▶ **Texte fourni**
☆ ☆ ☆
Les images de tas d’ordures aux carrefours, de bacs à déchets débordants et de rues envahies par les détritus ont conduit les autorités à réagir. À cet effet, les entreprises chargées de la collecte et du traitement des déchets, notamment Eco-Eburnie, Ecoti SA, Clean Eburnie ainsi que plusieurs sous-traitants, ont été réunies autour d’une même table pour définir des mesures urgentes.
À l’issue de cette rencontre, le ministre a fixé un objectif clair : rétablir la propreté de la capitale économique dans un délai de 72 heures. Pour y parvenir, les opérateurs ont reçu pour instruction d’intensifier immédiatement les rotations de collecte dans les communes les plus affectées et d’accélérer les travaux d’aménagement des sites de traitement.
Des espaces temporaires devraient également être aménagés afin d’assurer la continuité des opérations pendant la réalisation de nouveaux casiers techniques destinés à augmenter les capacités d’enfouissement des déchets.
☆ ☆ ☆
Éléments enregistrés du jeu de données
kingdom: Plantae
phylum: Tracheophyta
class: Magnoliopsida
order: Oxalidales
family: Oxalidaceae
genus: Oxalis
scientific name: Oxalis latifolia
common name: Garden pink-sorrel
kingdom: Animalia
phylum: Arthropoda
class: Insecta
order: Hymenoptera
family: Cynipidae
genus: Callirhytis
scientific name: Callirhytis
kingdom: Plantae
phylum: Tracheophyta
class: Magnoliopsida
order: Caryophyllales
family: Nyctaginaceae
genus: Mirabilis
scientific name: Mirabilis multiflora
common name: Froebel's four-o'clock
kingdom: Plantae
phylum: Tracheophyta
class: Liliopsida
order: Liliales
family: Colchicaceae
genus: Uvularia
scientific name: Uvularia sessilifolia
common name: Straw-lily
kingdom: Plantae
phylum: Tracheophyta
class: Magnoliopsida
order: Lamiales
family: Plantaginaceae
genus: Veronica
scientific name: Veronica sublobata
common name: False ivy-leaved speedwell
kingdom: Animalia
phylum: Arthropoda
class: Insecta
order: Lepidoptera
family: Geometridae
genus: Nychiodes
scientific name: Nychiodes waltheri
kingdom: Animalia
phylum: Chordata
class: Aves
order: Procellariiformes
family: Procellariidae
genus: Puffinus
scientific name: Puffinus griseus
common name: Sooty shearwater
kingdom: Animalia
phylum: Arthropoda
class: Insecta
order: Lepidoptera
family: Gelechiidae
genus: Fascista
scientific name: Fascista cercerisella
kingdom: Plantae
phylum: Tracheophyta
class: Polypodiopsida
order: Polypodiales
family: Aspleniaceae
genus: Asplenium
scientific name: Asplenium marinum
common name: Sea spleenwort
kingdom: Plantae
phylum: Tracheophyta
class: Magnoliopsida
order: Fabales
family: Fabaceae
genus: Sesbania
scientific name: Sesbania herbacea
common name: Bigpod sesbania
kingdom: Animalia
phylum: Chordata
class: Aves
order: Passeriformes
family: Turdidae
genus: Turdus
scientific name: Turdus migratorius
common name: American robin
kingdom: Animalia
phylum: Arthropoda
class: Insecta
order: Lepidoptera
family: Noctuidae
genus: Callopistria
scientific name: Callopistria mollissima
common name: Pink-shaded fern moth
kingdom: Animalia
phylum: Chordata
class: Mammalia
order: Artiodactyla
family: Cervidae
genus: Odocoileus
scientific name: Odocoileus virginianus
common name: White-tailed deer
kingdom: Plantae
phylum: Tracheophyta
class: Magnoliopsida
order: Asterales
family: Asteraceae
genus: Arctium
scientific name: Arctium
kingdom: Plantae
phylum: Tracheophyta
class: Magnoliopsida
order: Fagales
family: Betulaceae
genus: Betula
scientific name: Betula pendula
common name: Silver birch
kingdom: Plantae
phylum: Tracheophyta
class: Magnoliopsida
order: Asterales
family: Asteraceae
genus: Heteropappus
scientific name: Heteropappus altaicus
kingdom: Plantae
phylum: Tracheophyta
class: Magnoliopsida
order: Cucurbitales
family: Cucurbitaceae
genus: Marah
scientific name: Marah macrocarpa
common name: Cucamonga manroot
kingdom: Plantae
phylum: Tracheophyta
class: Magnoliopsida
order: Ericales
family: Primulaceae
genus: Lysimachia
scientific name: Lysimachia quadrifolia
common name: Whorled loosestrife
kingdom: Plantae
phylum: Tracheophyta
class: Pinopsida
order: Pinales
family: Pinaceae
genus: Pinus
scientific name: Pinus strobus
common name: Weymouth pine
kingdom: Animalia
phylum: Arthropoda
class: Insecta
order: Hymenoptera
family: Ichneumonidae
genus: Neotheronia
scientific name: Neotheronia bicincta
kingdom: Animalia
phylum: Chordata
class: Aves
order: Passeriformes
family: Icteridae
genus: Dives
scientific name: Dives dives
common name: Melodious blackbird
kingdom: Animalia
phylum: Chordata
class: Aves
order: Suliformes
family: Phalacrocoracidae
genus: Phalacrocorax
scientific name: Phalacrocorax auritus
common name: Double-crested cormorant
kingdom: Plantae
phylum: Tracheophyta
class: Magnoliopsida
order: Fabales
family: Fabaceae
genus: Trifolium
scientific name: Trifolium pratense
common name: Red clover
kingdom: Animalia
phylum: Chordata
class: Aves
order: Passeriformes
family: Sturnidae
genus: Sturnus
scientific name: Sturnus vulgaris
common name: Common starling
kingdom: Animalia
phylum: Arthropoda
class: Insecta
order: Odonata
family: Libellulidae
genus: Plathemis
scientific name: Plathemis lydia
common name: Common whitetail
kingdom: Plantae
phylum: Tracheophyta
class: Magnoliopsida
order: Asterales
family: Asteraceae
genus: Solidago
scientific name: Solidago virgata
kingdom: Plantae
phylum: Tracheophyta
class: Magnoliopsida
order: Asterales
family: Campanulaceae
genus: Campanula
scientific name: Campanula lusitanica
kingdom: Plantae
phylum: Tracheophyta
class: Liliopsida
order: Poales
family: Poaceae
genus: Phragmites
☆ ☆ ☆
▶ **Consigne A**
Dans le texte sur la collecte des déchets, quel délai le ministre a-t-il fixé pour rétablir la propreté de la capitale économique ?
▶ **Consigne B**
Poursuivez le texte sur la collecte des déchets à la suite de sa dernière phrase.

▶ **Zone de réponse A**
Un délai de 72 heures.

▶ **Zone de réponse B**
Amédé Koffi Kouakou a, par ailleurs, rappelé le coût élevé de la gestion des déchets pour l’État ivoirien. Selon lui, le traitement complet d’une tonne d’ordures, depuis la collecte jusqu’à l’enfouissement technique, représente une dépense d’environ 40 000 FCFA supportée par les finances publiques.
Au-delà de la réponse immédiate à la crise, les autorités envisagent une modernisation plus poussée des infrastructures de traitement, des centres d’enfouissement et de l’ensemble de la chaîne logistique afin d’améliorer durablement la gestion des déchets dans le Grand Abidjan.